The 2nd applicant has filed a further affidavit seeking to clarify the position regarding the question whether or not the United States of America government will grant its citizenship to the child should this court grant the adoption order. This court was partially persuaded by the argument advanced by the applicants. However, the determinant factor was a letter written to the court by the United States of America Embassy in Nairobi relating to a similar adoption case. In the said letter, the said Embassy had this to say:

“Regarding your request for proof that adopted children by Americans will receive American citizenship; the Child Citizenship Act of 2000 applies. Under the Act, Children who are adopted by American citizens in Kenya can acquire citizenship automatically when they enter the United States as lawful permanent residents (LPRs). In order to quality, the adopted child must meet the following requirements:

(i)Be adopted by at least one American citizen;

(ii)Be under 18 years of age;

(iii)Live in the legal and physical custody of the American citizen parent;

(iv)Receive an Immigrant visa from the American Embassy in Nairobi; and

(v)Be admitted as an immigrant for lawful permanent resident.

Hague Adoption cases require an 1-800 petition (Petition to Classify Convention Adoptee as an Immediate Relative) approved by United States Citizenship and Immigration Services, and for the case to be vetted by the Embassy and Kenyan Ministry of Children’s Affairs prior to an adoption being finalized. The U.S. Embassy would be able to look at the documentation to determine whether everything is in order to eventually issue an immigrant visa. If the High Court finds these adoption cases suitable for approval, the Embassy would then issue the child an immigrant visa and the child would acquire citizenship upon arrival in the United States.”

In the present case, both applicants are American citizens. They have had physical custody of the child for a period of more than two (2) years. From the affidavit on record, it was evident that the applicants have had physical custody of the child since 11th November 2008. The child was born 11th September 2008. She is therefore less than eighteen (18) years of age. In that regard, the applicants have fulfilled three of the conditions that will entitle the child, on application to the American Embassy at Nairobi, to be granted permanent residence status in the United States of America and thereafter be granted American citizenship. From the explanation given by the American Embassy, it was apparent that under the American Child Citizenship Act of 2000, the child will be entitled to American citizenship provided the applicants fulfill certain procedural legal requirements regarding the registration of the child as an American citizen.
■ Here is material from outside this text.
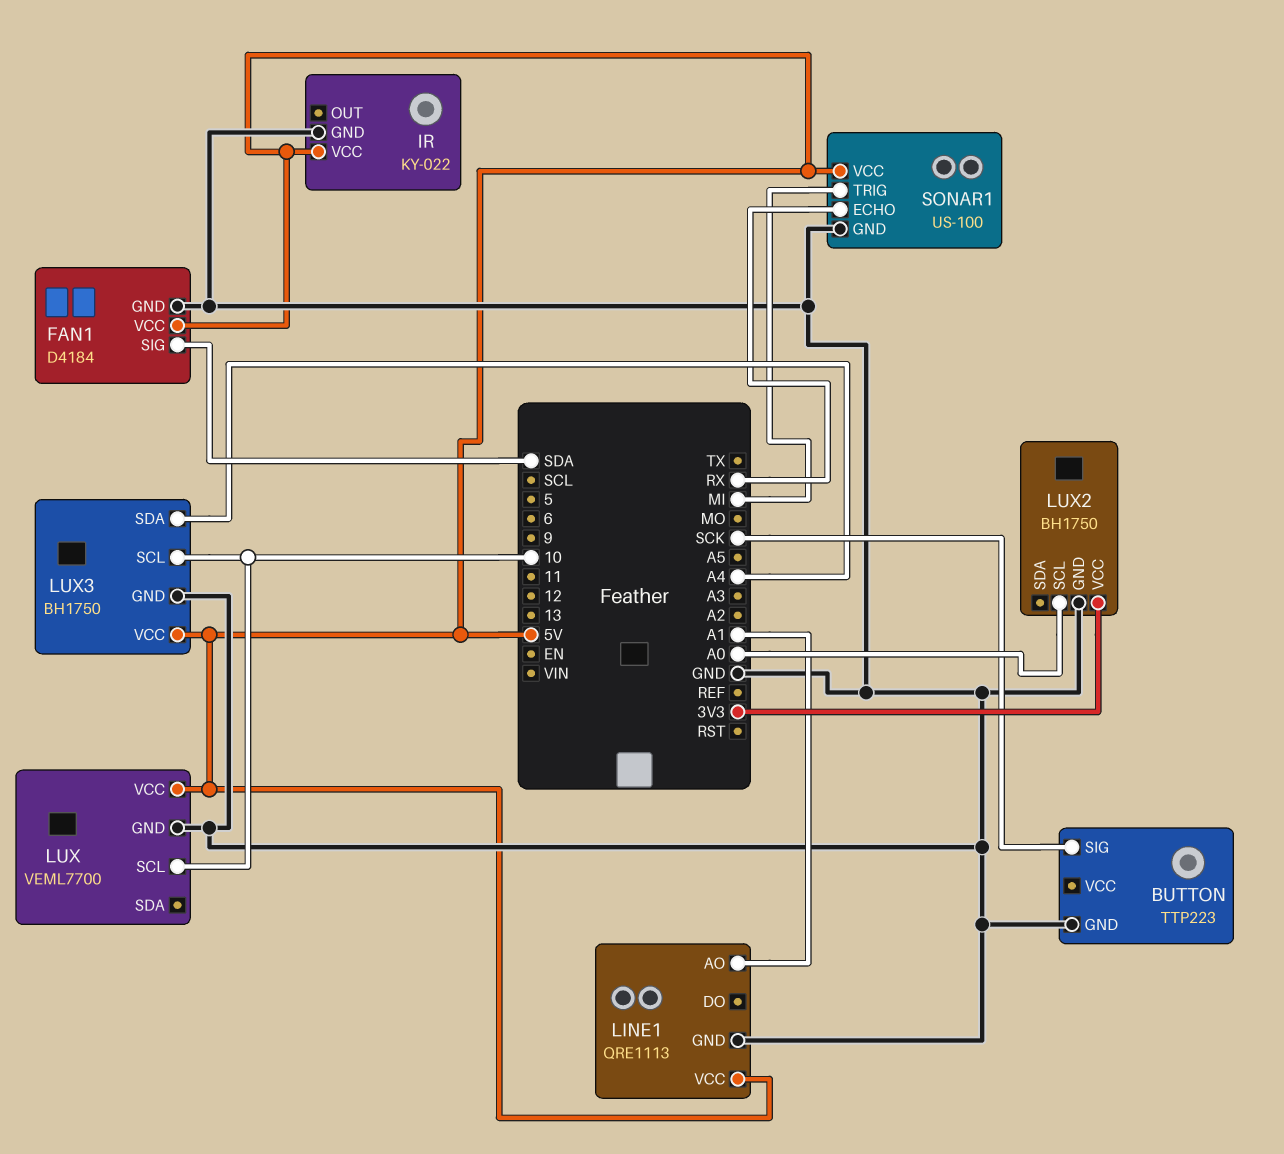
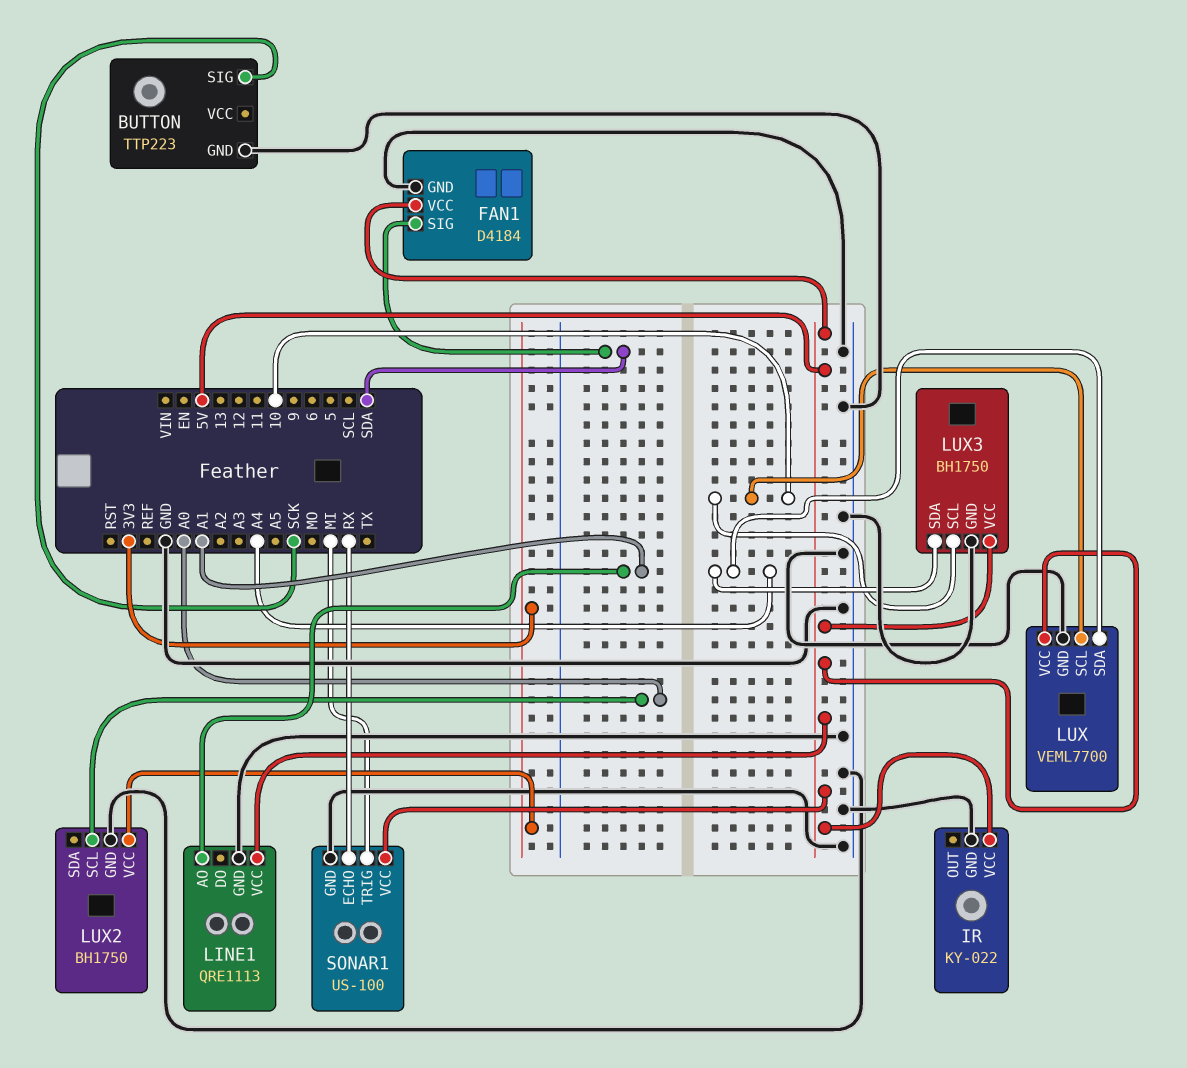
LUX pin SDA: none -> A4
In the premises therefore, this court is persuaded that the United States of America government will grant citizenship to the child upon this court granting the adoption order. The applicants have therefore fulfilled the legal requirements to adopt baby H.M.W in their capacity as foreign residents in Kenya. W.M.R and M.J.R are hereby allowed to adopt baby H.M.W. Henceforth the child shall be known as R.H.R. S.M and A.M shall be the legal guardians of the child should misfortune befall the applicants. The Registrar General is hereby directed to enter this adoption order in the Adoption Register. The guardian ad litem is hereby discharged. It is so ordered.